Doch bei allen Features zur Effizienzsteigerung muss auch der EQA irgendwann einmal an die Steckdose. Wer an einer Schnellladestation vorfährt kann dort mit einer Leistung von bis zu 100 kW laden. Damit dauert es dann 30 Minuten, um die Batterien des EQA in 30 Minuten von 10 auf 80 Prozent aufzuladen, an einer Wallbox vergehen bis 100 Prozent 5:45 Stunden.
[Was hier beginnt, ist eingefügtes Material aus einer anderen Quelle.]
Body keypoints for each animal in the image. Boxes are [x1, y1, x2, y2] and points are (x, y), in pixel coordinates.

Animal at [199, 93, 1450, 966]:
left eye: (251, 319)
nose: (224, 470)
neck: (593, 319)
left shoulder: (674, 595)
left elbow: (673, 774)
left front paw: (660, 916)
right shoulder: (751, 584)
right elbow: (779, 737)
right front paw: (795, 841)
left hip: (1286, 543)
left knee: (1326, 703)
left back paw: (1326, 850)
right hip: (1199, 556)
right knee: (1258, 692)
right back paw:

Da bieten andere Hersteller wie VW mit dem ID.4 (125 kW) oder auch Hyundai mit dem Ioniq 5 (220 kW) höhere Ladeleistungen, sie bauen indes auch auf einer eigenen E-Plattform. Eck zeigt sich da gelassen. Für unsere täglichen Fahrstrecken reicht das, ist der Manager überzeugt. „Wenn ich das Auto an meiner eigenen Solaranlage lade, dann reichen dafür maximal 6 kW aus, nachts noch weniger“, sagt er. Natürliche brauche man für die Langstrecke eine schnelle Ladeleistung, gibt Eck zu. „Doch spielt es dann eine Rolle, ob ich 17 oder 23 Minuten lade? Eher nicht.“ Dass ist wie mit einer eigenen E-Plattform. Nett ist es, sie zu haben, aber es geht auch ohne, zumindest in der Startphase der E-Mobilität. Man muss nur aufpassen, dass man als Premiumhersteller nicht den Anschluss verliert.